Вместе с тем ему и страшно; кажется, она вовсе не боится захлебнуться, раскрыла рот, уцелилась и вот-вот вопьётся в него смертоносными зубами.
Но разве может так быстро, как и он, плыть змея?
Он раздирает глаза, оглядывается, силится рассмотреть непременно тянущуюся за ним живую светло-желтую верёвку кобры, но ничего в чёрной воде не видит.
Но она совсем где-то рядом. Здесь! Да где именно? И идёт она под водой или по верху воды?
Он почему-то склоняется к мысли, что она идёт по верху воды. Эта гадина, думает он, знает, что не может же он вечно торчать под водой, врёт не уйдет, выставится хватить воздуха, она тут и!..
Страх давит его ко дну.
Меленькие пузырьки редко рвутся на поверхности, несмело обозначают его путь. Воздух на исходе. Вот и совсем нет ничего, дышать нечем; задыхаясь, он столбом выталкивается на поверхность, хватает в судороге воздуха и снова под воду…
Он уже устал. Ему смертельно тяжело со связанными вёслами вскорую идти по заросшему вязкой всячиной дну. Он всё чаще и чаще выскакивает наповерх и однажды замечает, что кобра сопровождает его будто в почёте.
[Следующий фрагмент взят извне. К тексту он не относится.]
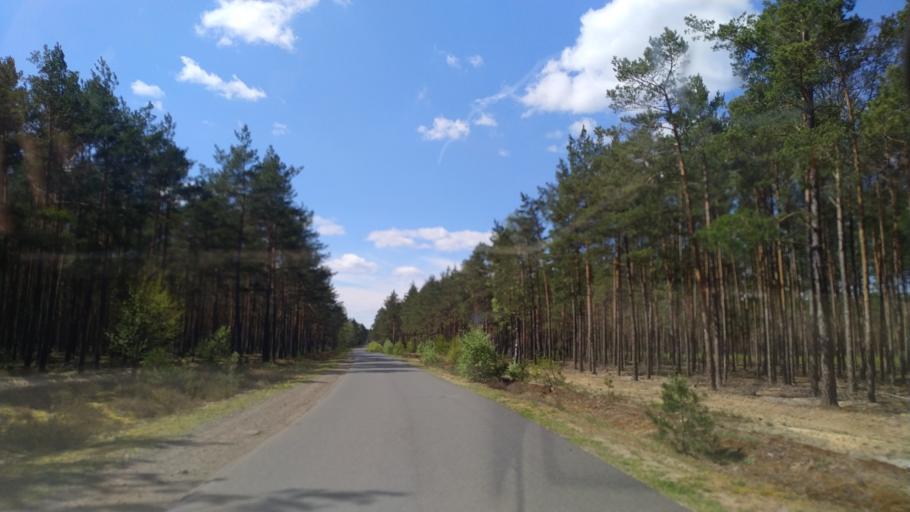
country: PL
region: Greater Poland Voivodeship
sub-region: Powiat zlotowski
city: Tarnowka
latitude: 53.2734
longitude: 16.8347
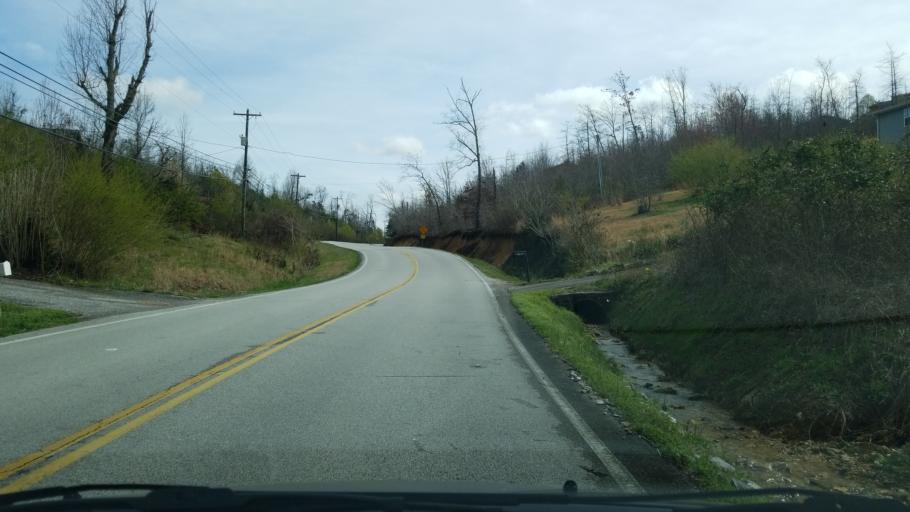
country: US
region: Tennessee
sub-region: Hamilton County
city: Harrison
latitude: 35.1387
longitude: -85.1109
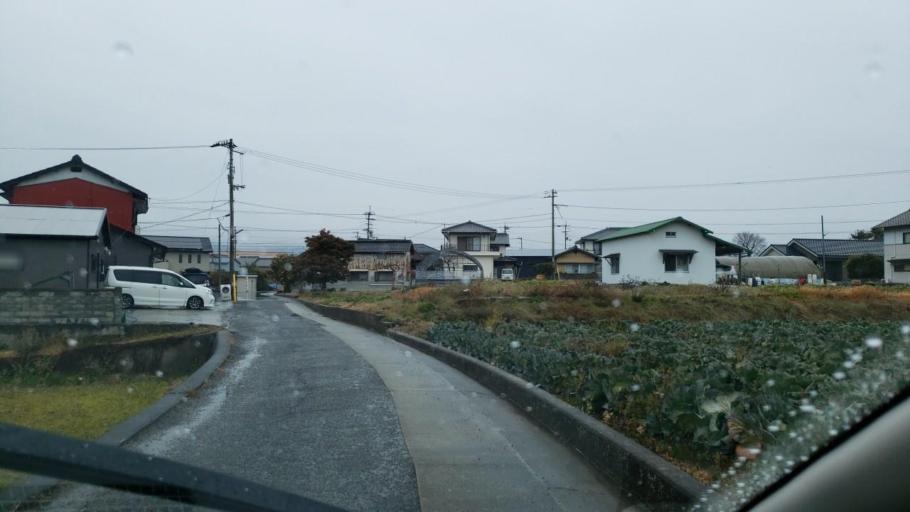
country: JP
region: Tokushima
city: Kamojimacho-jogejima
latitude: 34.0786
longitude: 134.2567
Она вилась чуть позади то с одной стороны, то с другой и знай себе посмеивалась, сановито поправляя то и дело съезжавшие очки, уверенная, что он от неё не уйдёт.
Но – ушёл!
Он благополучно доскрёбся до берега, вынырнул, с восторженным испугом выпихнулся из воды уже у самой осклизлой стенки суши. И в метрах каких пяти от него одновременно всплыл труп вчера утонувшего грузина. Всплыл как раз под коброй. Поднял её из воды.
Кобра полохливо заозиралась и в следующую минуту уже мёртво слилась с трупа в воду.